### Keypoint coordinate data
•••

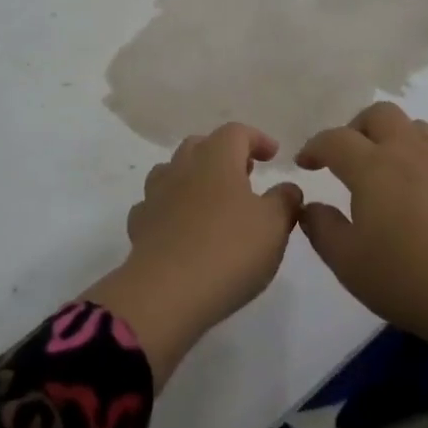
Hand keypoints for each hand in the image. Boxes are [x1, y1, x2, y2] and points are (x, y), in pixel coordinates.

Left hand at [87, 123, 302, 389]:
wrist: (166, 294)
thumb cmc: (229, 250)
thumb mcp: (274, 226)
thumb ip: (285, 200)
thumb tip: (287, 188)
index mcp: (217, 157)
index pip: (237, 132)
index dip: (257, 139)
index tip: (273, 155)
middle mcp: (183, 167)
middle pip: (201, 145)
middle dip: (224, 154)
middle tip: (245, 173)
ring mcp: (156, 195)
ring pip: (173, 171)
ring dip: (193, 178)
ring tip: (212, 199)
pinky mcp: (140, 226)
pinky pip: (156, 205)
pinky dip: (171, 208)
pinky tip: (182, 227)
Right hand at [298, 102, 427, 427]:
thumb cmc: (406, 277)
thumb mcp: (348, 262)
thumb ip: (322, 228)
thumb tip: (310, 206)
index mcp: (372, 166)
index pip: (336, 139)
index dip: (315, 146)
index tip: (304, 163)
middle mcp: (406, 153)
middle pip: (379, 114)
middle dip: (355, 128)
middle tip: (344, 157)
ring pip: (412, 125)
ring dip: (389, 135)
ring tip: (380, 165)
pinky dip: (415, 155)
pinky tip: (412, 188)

•••

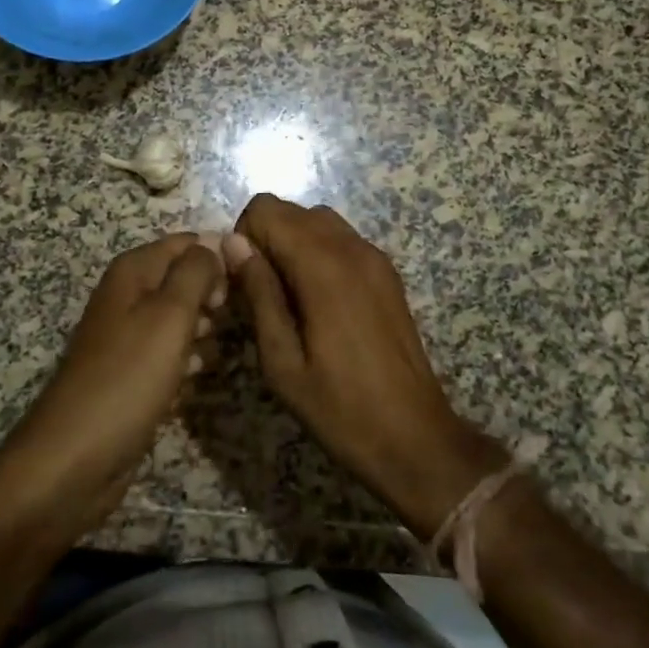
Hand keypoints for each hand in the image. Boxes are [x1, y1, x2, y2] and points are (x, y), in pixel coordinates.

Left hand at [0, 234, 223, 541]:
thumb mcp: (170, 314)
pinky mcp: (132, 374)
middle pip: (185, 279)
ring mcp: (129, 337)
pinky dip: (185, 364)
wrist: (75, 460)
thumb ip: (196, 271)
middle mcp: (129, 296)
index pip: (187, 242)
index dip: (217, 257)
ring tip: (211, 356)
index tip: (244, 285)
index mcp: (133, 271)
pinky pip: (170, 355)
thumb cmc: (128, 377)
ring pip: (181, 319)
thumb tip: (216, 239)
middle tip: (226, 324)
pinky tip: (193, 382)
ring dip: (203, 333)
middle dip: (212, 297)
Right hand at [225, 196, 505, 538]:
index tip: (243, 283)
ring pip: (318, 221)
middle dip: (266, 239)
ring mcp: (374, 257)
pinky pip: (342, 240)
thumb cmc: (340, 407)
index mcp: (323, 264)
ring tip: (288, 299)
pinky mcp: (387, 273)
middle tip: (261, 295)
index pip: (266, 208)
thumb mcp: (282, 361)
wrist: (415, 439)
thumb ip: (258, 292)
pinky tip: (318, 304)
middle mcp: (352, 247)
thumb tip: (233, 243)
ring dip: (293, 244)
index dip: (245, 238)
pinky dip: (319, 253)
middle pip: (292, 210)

•••

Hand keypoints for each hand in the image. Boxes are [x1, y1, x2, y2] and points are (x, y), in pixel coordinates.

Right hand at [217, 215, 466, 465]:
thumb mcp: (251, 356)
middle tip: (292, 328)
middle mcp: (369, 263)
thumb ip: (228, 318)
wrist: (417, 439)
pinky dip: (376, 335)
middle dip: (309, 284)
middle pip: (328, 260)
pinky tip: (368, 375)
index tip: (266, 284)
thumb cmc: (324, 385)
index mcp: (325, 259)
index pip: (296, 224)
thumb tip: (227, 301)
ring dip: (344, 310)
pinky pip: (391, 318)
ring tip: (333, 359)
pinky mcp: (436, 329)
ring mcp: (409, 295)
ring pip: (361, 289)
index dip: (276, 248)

•••

### Task details
Of the entries above, transcribe exactly those lines that fall between the line containing "index tip: (273, 155)" and the line containing "pinky tip: (412, 188)", together with those two lines.

### Result
index tip: (273, 155)
middle mcp: (183, 167)
middle pip: (201, 145)
middle dip: (224, 154)
middle tip: (245, 173)
ring mcp: (156, 195)
ring pip: (173, 171)
ring dip: (193, 178)
ring tip: (212, 199)
pinky mcp: (140, 226)
pinky pip: (156, 205)
pinky dip: (171, 208)
pinky tip: (182, 227)
Right hand at [298, 102, 427, 427]:
thumb cmc: (406, 277)
thumb mcp: (348, 262)
thumb ip: (322, 228)
thumb tip: (310, 206)
index mcp: (372, 166)
index pip: (336, 139)
index dip: (315, 146)
index tip: (304, 163)
middle mcp: (406, 153)
middle pip: (379, 114)
middle dip: (355, 128)
middle tip: (344, 157)
ring pip: (412, 125)
ring dip: (389, 135)
ring tip: (380, 165)
pinky dip: (415, 155)
pinky tip: (412, 188)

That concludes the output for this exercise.